■ **Exercise objective**: When you reproduce the listing, keep every word as it is and drop the pictures.

■ **Provided data**:

-=-=-

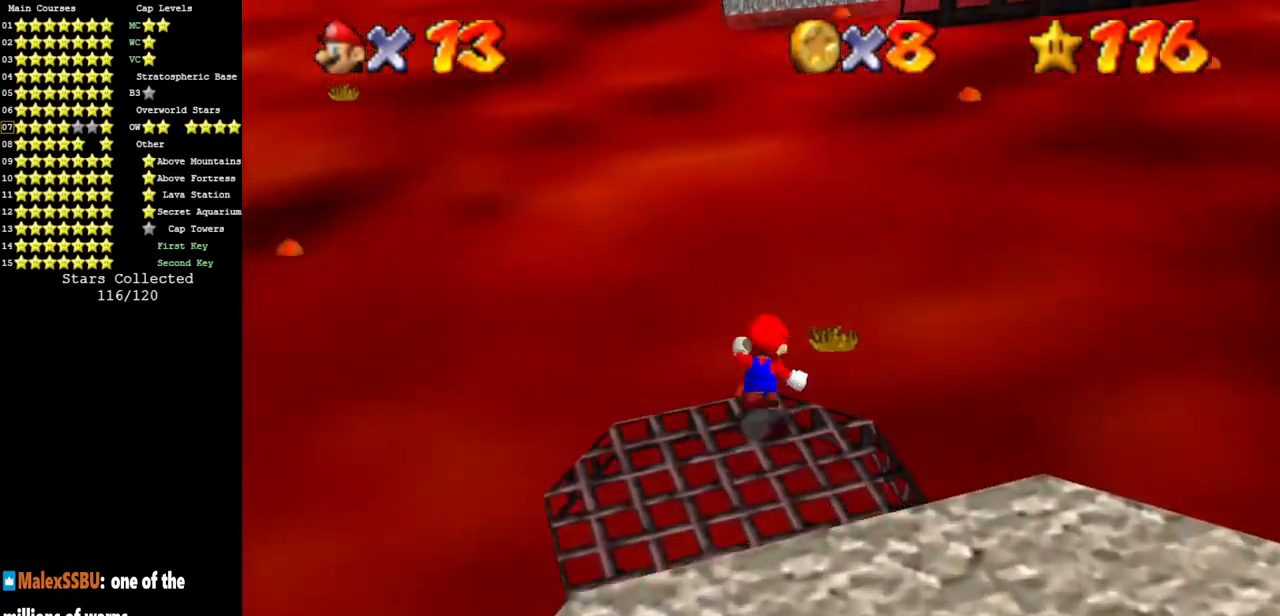
{"buttons": [], "left_stick": "up", "events": [[133, "A", "up"], [133, "Z", "up"]]}
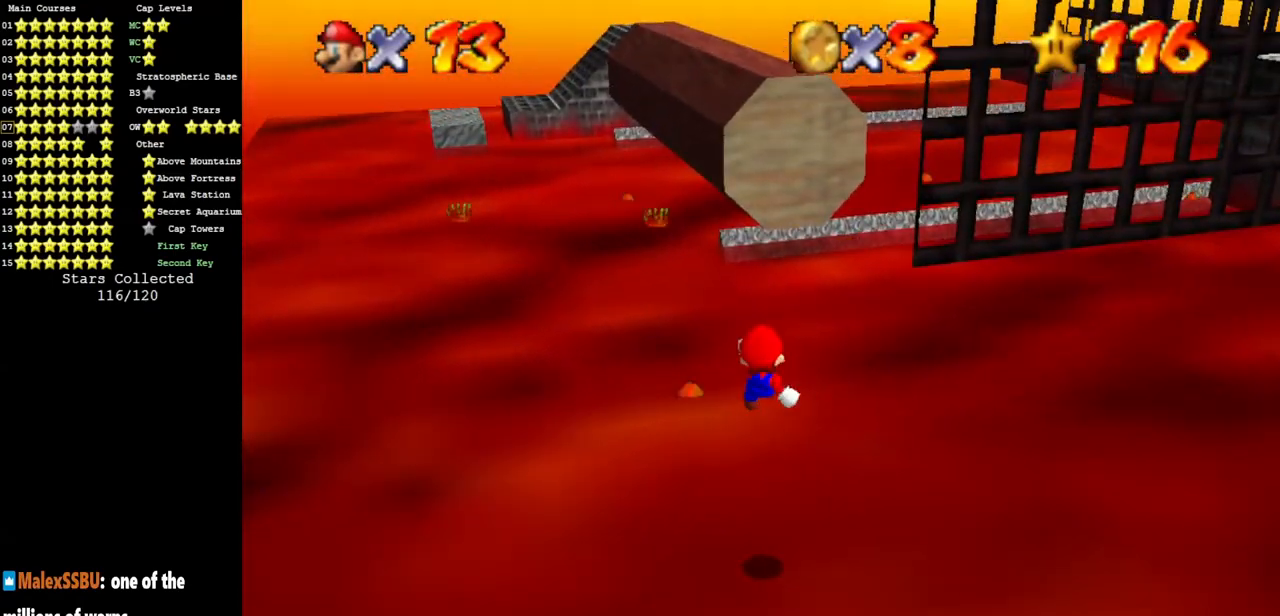
{"buttons": [], "left_stick": "up", "events": []}
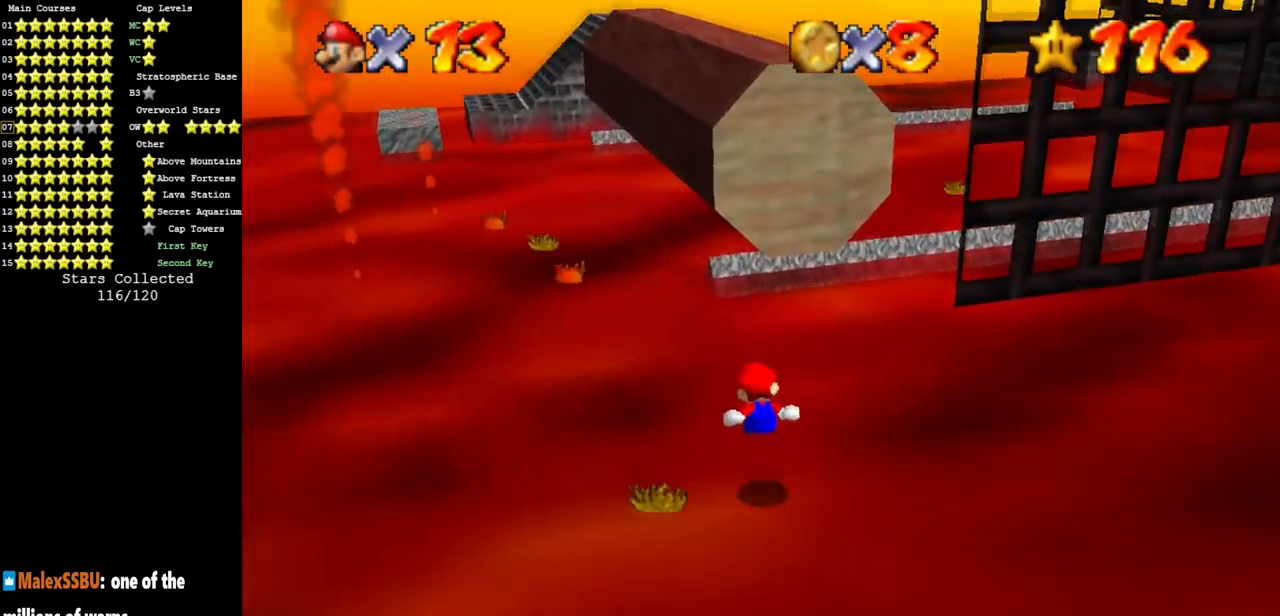
{"buttons": [], "left_stick": "up", "events": []}
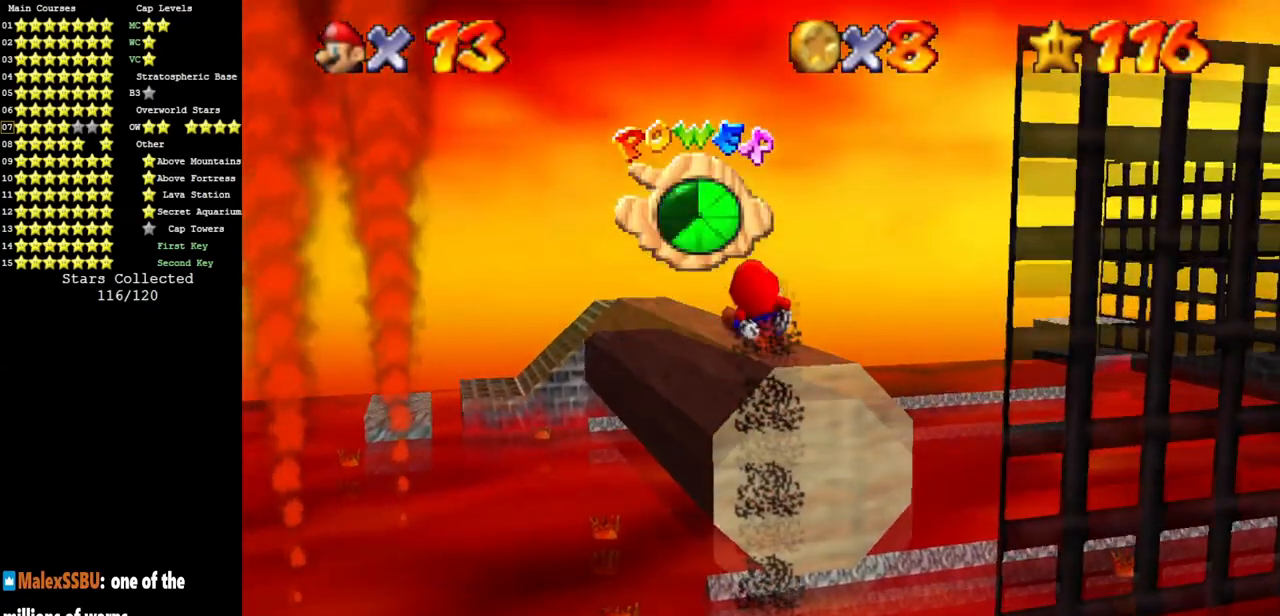
{"buttons": [], "left_stick": "up", "events": []}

-=-=-

■ **Final answer**:
{"buttons": [], "left_stick": "up", "events": [[133, "A", "up"], [133, "Z", "up"]]}
{"buttons": [], "left_stick": "up", "events": []}
{"buttons": [], "left_stick": "up", "events": []}
{"buttons": [], "left_stick": "up", "events": []}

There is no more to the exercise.